26 Toberwine Street, Glenarm, Ballymena, Co Antrim, BT44 0AP is a listed building in the Mid and East Antrim local planning authority area, Northern Ireland. First listed on 23 October 1979.
26 Toberwine Street, Glenarm, Ballymena, Co Antrim, BT44 0AP
- WRENN ID
- pale-rubblework-fen
- Grade
- Local Planning Authority
- Mid and East Antrim
- Country
- Northern Ireland
- Date first listed
- 23 October 1979
- Source
- NI Environment Agency listing
Description
26 Toberwine Street is the southern apartment within a large three-storey terraced building dating from around 1865 to 1870, situated on the east side of Toberwine Street in Glenarm. The building contains two shops at ground floor level with two apartments above, and has been extensively altered; it is not considered to be of special architectural interest. It was delisted on 23 January 2006, though it remains within a conservation area.
The front façade faces roughly west, is symmetrical, and is finished in painted render with in-and-out quoins. At ground floor level, the two shop fronts and their associated apartment entrance doors are all set back behind a plain timber signboard with a plain projecting cornice above. To the far left is a four-panelled timber door — giving access to the first-floor apartment at no. 20 — with a tall plain fanlight with an elliptical head. To the left of this door is a narrow panelled pilaster jamb; to the right is a similar but much wider pilaster. Immediately to the right of that is the eight-pane shop door for no. 22, which has an identical fanlight. To the right of that door is a narrow pilaster matching the one on the far left, in front of which stands a slender cast iron column. To the immediate right is a plain rendered stall riser, above which is a large six-pane shop window with elliptical-headed upper panes. A relatively recent wrought iron chevaux de frise sits on the window sill. A plain projecting pier divides this from the second shop front to the right, which mirrors the first but is handed and has a panelled timber shop door.
At first and second floor levels, there are four evenly spaced windows with bevelled reveals and sash frames with horizontal astragals in a two-over-two arrangement.

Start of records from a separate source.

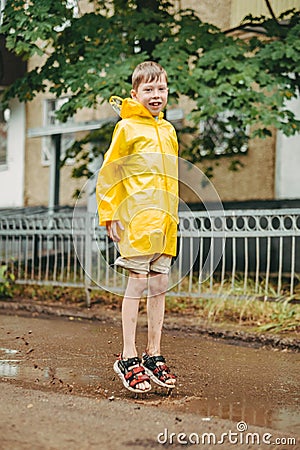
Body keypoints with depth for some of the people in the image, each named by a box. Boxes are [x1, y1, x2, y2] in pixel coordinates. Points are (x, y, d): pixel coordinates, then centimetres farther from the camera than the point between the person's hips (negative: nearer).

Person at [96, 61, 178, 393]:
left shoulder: (168, 130, 17)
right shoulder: (126, 127, -1)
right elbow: (107, 174, -2)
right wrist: (109, 215, -7)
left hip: (165, 222, 6)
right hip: (137, 217, -6)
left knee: (159, 285, 8)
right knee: (137, 284, -4)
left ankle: (153, 355, 17)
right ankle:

The north and south gables rise above the two-storey buildings on either side, are blank and finished in painted render, and each terminates in a large rendered chimneystack. There is a dentilled eaves course.
To the rear, the ground floor is dominated by a large modern single-storey flat-roofed extension, which merges to the east with a shallow pitched gabled roof. This extension obscures most of the rear elevation at ground level, leaving only the extreme left side visible, where there is a modern door; there may be a further doorway to the far right, though this part of the elevation was obscured from view during inspection. At first and second floor levels the rear elevation is symmetrical, with four windows on each floor — two to the far left and two to the far right — the outermost windows being taller. All rear windows have modern frames. The rear façade is finished in unpainted roughcast. The gabled roof is slated. Cast iron rainwater goods are present.

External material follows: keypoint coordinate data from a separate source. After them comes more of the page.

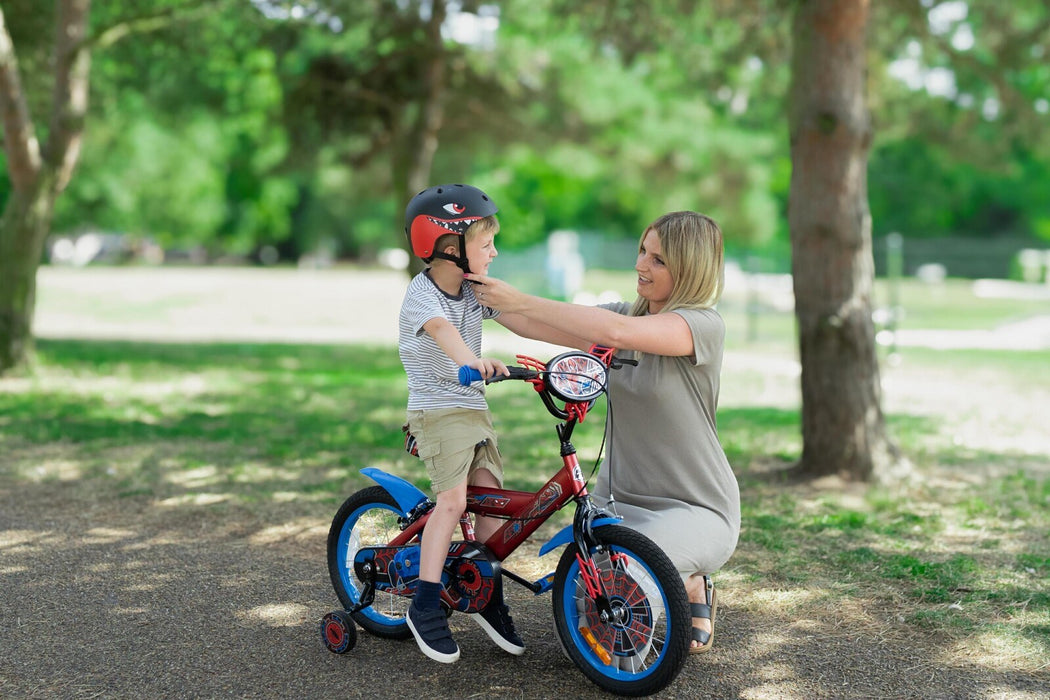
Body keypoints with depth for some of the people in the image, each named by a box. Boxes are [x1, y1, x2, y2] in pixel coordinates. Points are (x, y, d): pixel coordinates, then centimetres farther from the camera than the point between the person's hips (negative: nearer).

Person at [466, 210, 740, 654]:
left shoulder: (704, 325, -16)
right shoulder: (624, 313, 6)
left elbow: (618, 332, -32)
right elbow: (540, 327, -2)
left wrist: (520, 301, -30)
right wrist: (488, 298, -18)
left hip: (696, 509, -6)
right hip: (619, 497, 6)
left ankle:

The 1859 valuation plan annotations confirm that the building was constructed after that date, with its design suggesting a date of around the 1870s. The Ordnance Survey town plan of 1903 shows that the building already had a return at that date, but the current return is a late 20th-century replacement, probably dating from around the 1980s. In the early 1900s, and possibly earlier, no. 24 in the same building served as Glenarm's post office.

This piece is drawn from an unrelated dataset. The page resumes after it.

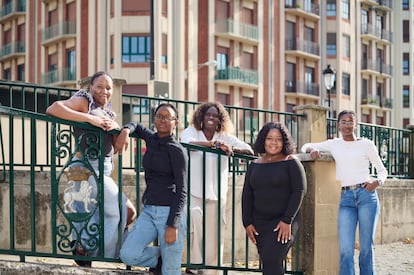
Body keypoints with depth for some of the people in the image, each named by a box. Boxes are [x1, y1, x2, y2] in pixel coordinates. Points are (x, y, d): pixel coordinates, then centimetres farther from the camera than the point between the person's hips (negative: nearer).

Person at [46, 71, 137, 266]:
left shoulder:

Toberwine Street — whose name translates as "Street of the Sweet Well" — is thought to represent the earliest area of settlement within the village of Glenarm. The original 13th-century castle, around which the village developed, is believed to have stood at the south-west corner of the street on the site now occupied by the former courthouse. That castle was deliberately destroyed by Sorley Boy MacDonnell in 1597 and was apparently not repaired, with his descendant Sir Randal McDonnell building a new residence on the other side of the river. Some historians suggest the old castle was occupied by tenants in the later 17th century, though Richard Dobbs makes no reference to it in his 1683 description of the village. The earliest mention of "Toberwine" in the Antrim Papers appears in a lease of November 1672 referring to a house in the area, with "Toberwine Street" itself named in a lease of August 1709. John O'Hara's 1779 map of Glenarm — the earliest surviving plan of the village — shows the street fully developed on both sides, with the market and courthouse at the south-west end. No verifiable remains of the old castle appear on that map, but the 1835 Ordnance Survey Memoirs refer to "the foundations of a very extensive old castle which stood at the centre of the town until a few years ago," suggesting some ruins may have survived into the early 19th century. The 1833 valuation evidence indicates that most buildings now visible on the west side of the street were present in some form by that date, and many were probably of 18th-century origin. The east side of the street saw considerably more development after 1833: nos. 4 to 12 date from around 1840, and nos. 20 to 34 and no. 62 were built after around 1860, with some replacing modest single-storey dwellings. The large three-storey former Antrim Arms Hotel and possibly its neighbour no. 56 may have been standing in the early 1830s, though this is not certain.